» DIRECTIONS
Could you restate the entries below word for word and leave out the pictures?

(Electronic design automation data)
• • • • • • •
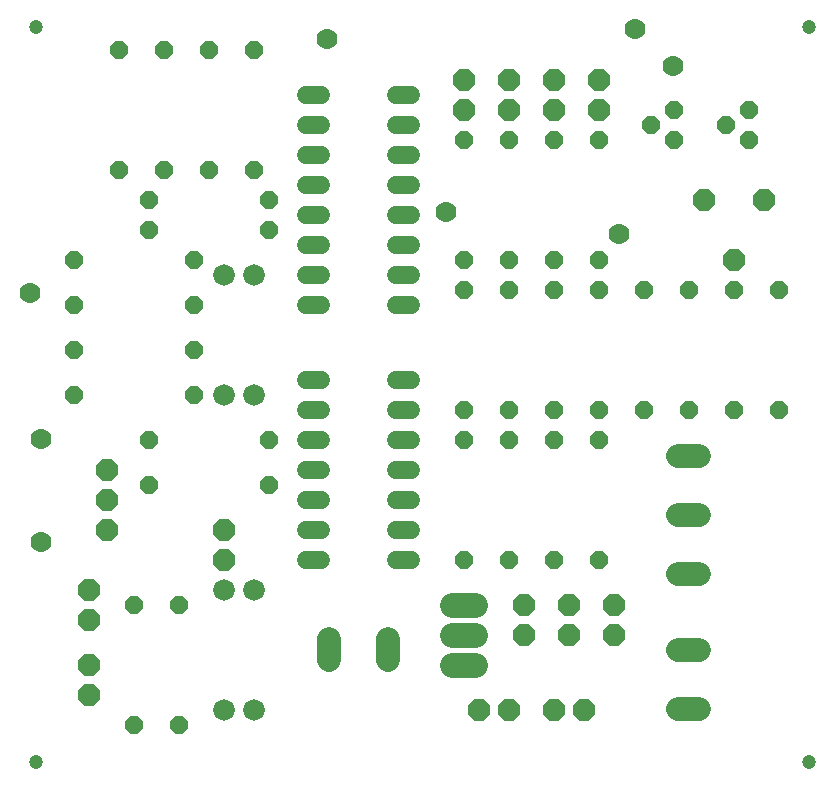
<source format=gbr>
G04 EAGLE Gerber RS-274X export*
G75*
%MOMM*%
%FSLAX34Y34*%
%LPD*%
%INSoldermask Bottom*%
%IPPOS*%
%AMOC8*
5,1,8,0,0,1.08239X$1,22.5*%
G01*
%ADD10C,1.203200*%
%ADD11C,2.032000*%
%ADD12P,1.951982X8X292.500000*%
%ADD13P,1.951982X8X112.500000*%
%ADD14P,1.951982X8X202.500000*%
%ADD15P,1.951982X8X22.500000*%
%ADD16C,1.828800*%
%ADD17C,1.524000*%
%ADD18C,2.082800*%
%ADD19P,2.034460X8X292.500000*%
%ADD20P,1.649562X8X112.500000*%
%ADD21P,1.649562X8X22.500000*%
%ADD22P,1.649562X8X292.500000*%
%ADD23P,1.649562X8X202.500000*%
%ADD24P,2.034460X8X22.500000*%
%ADD25C,1.765200*%


D10*
X196850Y641350D03*
X850900Y641350D03*
X850900Y19050D03*
X196850Y19050D03*
D11*
X444754Y105156D02*
X444754Y123444D01*
X495046Y123444D02*
X495046Y105156D01*
D12*
X673100Y596900D03*
X673100Y571500D03*
D13*
X609600Y127000D03*
X609600Y152400D03*
D12*
X647700Y152400D03*
X647700Y127000D03*
D13*
X635000Y571500D03*
X635000Y596900D03*
D14*
X660400Y63500D03*
X635000Y63500D03*
D15*
X571500Y63500D03*
X596900Y63500D03*
D13*
X685800Y127000D03*
X685800Y152400D03*
X558800Y571500D03*
X558800Y596900D03*
X596900Y571500D03*
X596900Y596900D03*
D12*
X241300Y165100D03*
X241300Y139700D03*
X241300Y101600D03*
X241300Y76200D03*
D16*
X381000Y431800D03*
X381000Y330200D03*
X355600Y431800D03*
X355600Y330200D03*
X381000Y63500D03*
X381000Y165100D03*
X355600Y63500D03*
X355600Y165100D03*
D17*
X501396Y406400D02*
X514604Y406400D01*
X514604Y431800D02*
X501396Y431800D01*
X501396Y558800D02*
X514604Y558800D01*
X514604Y584200D02*
X501396Y584200D01*
X501396Y457200D02*
X514604Y457200D01*
X514604Y482600D02*
X501396Y482600D01*
X501396Y533400D02*
X514604Y533400D01*
X514604Y508000D02*
X501396Y508000D01*
X438404Y584200D02*
X425196Y584200D01*
X425196Y558800D02*
X438404Y558800D01*
X438404Y533400D02*
X425196Y533400D01*
X425196Y508000D02*
X438404Y508000D01*
X438404Y482600D02*
X425196Y482600D01*
X425196Y457200D02*
X438404Y457200D01*
X438404Y431800D02*
X425196Y431800D01*
X425196Y406400D02*
X438404Y406400D01*
X501396Y190500D02*
X514604Y190500D01*
X514604Y215900D02*
X501396Y215900D01*
X501396Y342900D02*
X514604Y342900D01*
X438404Y342900D02*
X425196Y342900D01*
X501396Y241300D02*
X514604Y241300D01*
X514604Y266700D02*
X501396Y266700D01*
X501396Y317500D02*
X514604Y317500D01*
X514604Y292100D02*
X501396Y292100D01*
X438404Y317500D02*
X425196Y317500D01*
X425196Y292100D02*
X438404Y292100D01*
X438404Y266700D02*
X425196Y266700D01*
X425196Y241300D02*
X438404Y241300D01*
X438404Y215900D02*
X425196Y215900D01*
X425196Y190500D02*
X438404Y190500D01*
D18*
X549402Y101600D02*
X568198Y101600D01*
X568198Y127000D02*
X549402Y127000D01*
X549402Y152400D02*
X568198Y152400D01*
D19*
X355600Y215900D03*
X355600Y190500D03*
D20*
X825500Y317500D03*
X825500Y419100D03*
X635000Y317500D03*
X635000Y419100D03*
X673100Y317500D03*
X673100Y419100D03*
X558800Y444500D03*
X558800Y546100D03*
D21*
X228600Y406400D03*
X330200Y406400D03*
D22*
X342900Y622300D03*
X342900Y520700D03*
X381000Y622300D03*
X381000Y520700D03*
D21*
X292100Y469900D03*
X393700Y469900D03*
X292100Y254000D03*
X393700Y254000D03*
X292100Y292100D03*
X393700Y292100D03*
D23*
X330200Y444500D03*
X228600Y444500D03*
D22*
X787400Y419100D03*
X787400Y317500D03*
X317500Y152400D03*
X317500Y50800D03*
D21*
X228600Y330200D03*
X330200Y330200D03*
D23*
X393700Y495300D03*
X292100Y495300D03*
D21*
X228600Y368300D03*
X330200Y368300D03*
D20*
X596900Y444500D03*
X596900Y546100D03*
D22*
X558800Y419100D03*
X558800Y317500D03*
D20*
X635000Y444500D03*
X635000Y546100D03*
X673100Y444500D03*
X673100Y546100D03*
X279400Y50800D03*
X279400Y152400D03*
X266700Y520700D03*
X266700Y622300D03*
D22*
X749300Y419100D03*
X749300Y317500D03*
X304800Y622300D03*
X304800Y520700D03*
D24*
X762000Y495300D03*
X812800Y495300D03*
X787400Y444500D03*
D19*
X257175Y215900D03*
X257175Y266700D03*
X257175Y241300D03*
D20*
X711200Y317500D03*
X711200Y419100D03*
D22*
X673100Y292100D03*
X673100Y190500D03*
D20*
X558800Y190500D03*
X558800Y292100D03*
X596900Y190500D03*
X596900Y292100D03*
X635000Y190500D03*
X635000Y292100D03*
X596900Y317500D03*
X596900Y419100D03*
X736600Y571500D03*
X717550Y558800D03*
X736600Y546100D03*
X800100Y571500D03*
X781050Y558800D03*
X800100Y546100D03*
D11*
X758444Y178562D02*
X740156Y178562D01*
X740156Y228600D02*
X758444Y228600D01*
X758444Y278638D02*
X740156Y278638D01*
X740156Y63754D02*
X758444Y63754D01*
X758444Y114046D02*
X740156Y114046D01*
D25*
X690372Y466344D03*
X544068Y484632D03*
X201168Y292608D03*
X201168Y205740D03*
X192024Y416052D03*
X736092Y608076D03*
X704088Y640080D03*
X443484Y630936D03*
M02*

</source>
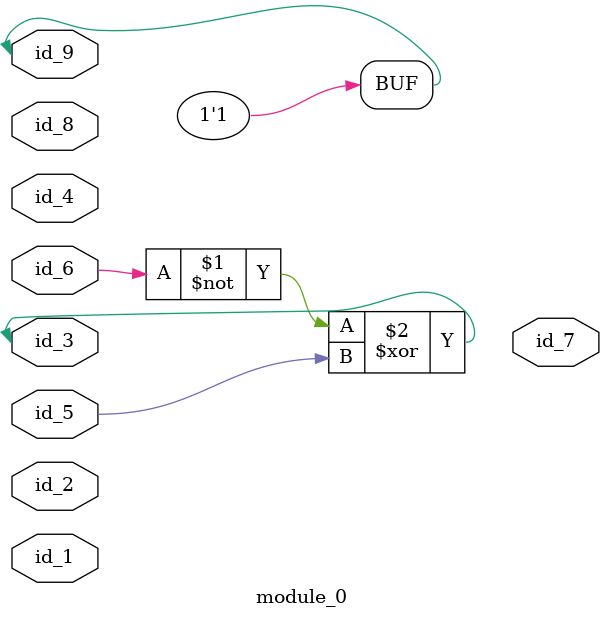
<source format=v>
module module_0 (
    id_1,
    id_2,
    id_3,
    id_4,
    id_5,
    id_6,
    id_7,
    id_8,
    id_9
);
  inout id_9;
  input id_8;
  output id_7;
  inout id_6;
  input id_5;
  input id_4;
  inout id_3;
  inout id_2;
  inout id_1;
  assign id_9 = 1;
  assign id_3 = ~id_6 ^ id_5;
endmodule

</source>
• • • • • • •
» PROBLEM SOLUTION
<source format=gbr>
G04 EAGLE Gerber RS-274X export*
G75*
%MOMM*%
%FSLAX34Y34*%
%LPD*%
%INSoldermask Bottom*%
%IPPOS*%
%AMOC8*
5,1,8,0,0,1.08239X$1,22.5*%
G01*
%ADD10C,1.203200*%
%ADD11C,2.032000*%
%ADD12P,1.951982X8X292.500000*%
%ADD13P,1.951982X8X112.500000*%
%ADD14P,1.951982X8X202.500000*%
%ADD15P,1.951982X8X22.500000*%
%ADD16C,1.828800*%
%ADD17C,1.524000*%
%ADD18C,2.082800*%
%ADD19P,2.034460X8X292.500000*%
%ADD20P,1.649562X8X112.500000*%
%ADD21P,1.649562X8X22.500000*%
%ADD22P,1.649562X8X292.500000*%
%ADD23P,1.649562X8X202.500000*%
%ADD24P,2.034460X8X22.500000*%
%ADD25C,1.765200*%


D10*
X196850Y641350D03*
X850900Y641350D03*
X850900Y19050D03*
X196850Y19050D03*
D11*
X444754Y105156D02*
X444754Y123444D01*
X495046Y123444D02*
X495046Y105156D01*
D12*
X673100Y596900D03*
X673100Y571500D03*
D13*
X609600Y127000D03*
X609600Y152400D03*
D12*
X647700Y152400D03*
X647700Y127000D03*
D13*
X635000Y571500D03*
X635000Y596900D03*
D14*
X660400Y63500D03*
X635000Y63500D03*
D15*
X571500Y63500D03*
X596900Y63500D03*
D13*
X685800Y127000D03*
X685800Y152400D03*
X558800Y571500D03*
X558800Y596900D03*
X596900Y571500D03*
X596900Y596900D03*
D12*
X241300Y165100D03*
X241300Y139700D03*
X241300Y101600D03*
X241300Y76200D03*
D16*
X381000Y431800D03*
X381000Y330200D03*
X355600Y431800D03*
X355600Y330200D03*
X381000Y63500D03*
X381000Y165100D03*
X355600Y63500D03*
X355600Y165100D03*
D17*
X501396Y406400D02*
X514604Y406400D01*
X514604Y431800D02*
X501396Y431800D01*
X501396Y558800D02*
X514604Y558800D01*
X514604Y584200D02*
X501396Y584200D01*
X501396Y457200D02*
X514604Y457200D01*
X514604Y482600D02*
X501396Y482600D01*
X501396Y533400D02*
X514604Y533400D01*
X514604Y508000D02*
X501396Y508000D01*
X438404Y584200D02*
X425196Y584200D01*
X425196Y558800D02*
X438404Y558800D01*
X438404Y533400D02*
X425196Y533400D01*
X425196Y508000D02*
X438404Y508000D01*
X438404Y482600D02*
X425196Y482600D01*
X425196Y457200D02*
X438404Y457200D01*
X438404Y431800D02*
X425196Y431800D01*
X425196Y406400D02*
X438404Y406400D01*
X501396Y190500D02*
X514604Y190500D01*
X514604Y215900D02*
X501396Y215900D01*
X501396Y342900D02*
X514604Y342900D01*
X438404Y342900D02*
X425196Y342900D01*
X501396Y241300D02*
X514604Y241300D01*
X514604Y266700D02*
X501396Y266700D01*
X501396Y317500D02*
X514604Y317500D01*
X514604Y292100D02*
X501396Y292100D01*
X438404Y317500D02*
X425196Y317500D01*
X425196Y292100D02*
X438404Y292100D01*
X438404Y266700D02*
X425196Y266700D01*
X425196Y241300D02*
X438404Y241300D01*
X438404Y215900D02*
X425196Y215900D01*
X425196Y190500D02*
X438404Y190500D01*
D18*
X549402Y101600D02*
X568198Y101600D01*
X568198Y127000D02*
X549402Y127000D01*
X549402Y152400D02*
X568198Y152400D01*
D19*
X355600Y215900D03*
X355600Y190500D03*
D20*
X825500Y317500D03*
X825500Y419100D03*
X635000Y317500D03*
X635000Y419100D03*
X673100Y317500D03*
X673100Y419100D03*
X558800Y444500D03*
X558800Y546100D03*
D21*
X228600Y406400D03*
X330200Y406400D03*
D22*
X342900Y622300D03*
X342900Y520700D03*
X381000Y622300D03*
X381000Y520700D03*
D21*
X292100Y469900D03*
X393700Y469900D03*
X292100Y254000D03*
X393700Y254000D03*
X292100Y292100D03*
X393700Y292100D03*
D23*
X330200Y444500D03*
X228600Y444500D03*
D22*
X787400Y419100D03*
X787400Y317500D03*
X317500Y152400D03*
X317500Y50800D03*
D21*
X228600Y330200D03*
X330200Y330200D03*
D23*
X393700Y495300D03*
X292100Y495300D03*
D21*
X228600Y368300D03*
X330200Y368300D03*
D20*
X596900Y444500D03*
X596900Y546100D03*
D22*
X558800Y419100D03*
X558800Y317500D03*
D20*
X635000Y444500D03*
X635000Y546100D03*
X673100Y444500D03*
X673100Y546100D03*
X279400Y50800D03*
X279400Y152400D03*
X266700Y520700D03*
X266700Y622300D03*
D22*
X749300Y419100D03*
X749300Y317500D03*
X304800Y622300D03*
X304800Y520700D03*
D24*
X762000Y495300D03*
X812800Y495300D03*
X787400Y444500D03*
D19*
X257175Y215900D03*
X257175Y266700D03*
X257175Y241300D03*
D20*
X711200Y317500D03*
X711200Y419100D03*
D22*
X673100Y292100D03*
X673100Y190500D03*
D20*
X558800Y190500D03*
X558800Y292100D03*
X596900Y190500D03*
X596900Y292100D03*
X635000Y190500D03*
X635000Y292100D03*
X596900Y317500D03*
X596900Y419100D03*
X736600Y571500D03*
X717550Y558800D03*
X736600Y546100D03*
X800100Y571500D03*
X781050Y558800D03*
X800100Y546100D03*
D11*
X758444Y178562D02*
X740156Y178562D01*
X740156Y228600D02*
X758444Y228600D01*
X758444Y278638D02*
X740156Y278638D01*
X740156Y63754D02*
X758444Y63754D01*
X758444Y114046D02*
X740156Y114046D01*
D25*
X690372Y466344D03*
X544068Y484632D03*
X201168Y292608D03*
X201168Y205740D03*
X192024Y416052D03*
X736092Y608076D03*
X704088Y640080D03*
X443484Y630936D03*
M02*

</source>
<source format=v>
module module_0 (
    id_1,
    id_2,
    id_3,
    id_4,
    id_5,
    id_6,
    id_7,
    id_8,
    id_9
);
  inout id_9;
  input id_8;
  output id_7;
  inout id_6;
  input id_5;
  input id_4;
  inout id_3;
  inout id_2;
  inout id_1;
  assign id_9 = 1;
  assign id_3 = ~id_6 ^ id_5;
endmodule

</source>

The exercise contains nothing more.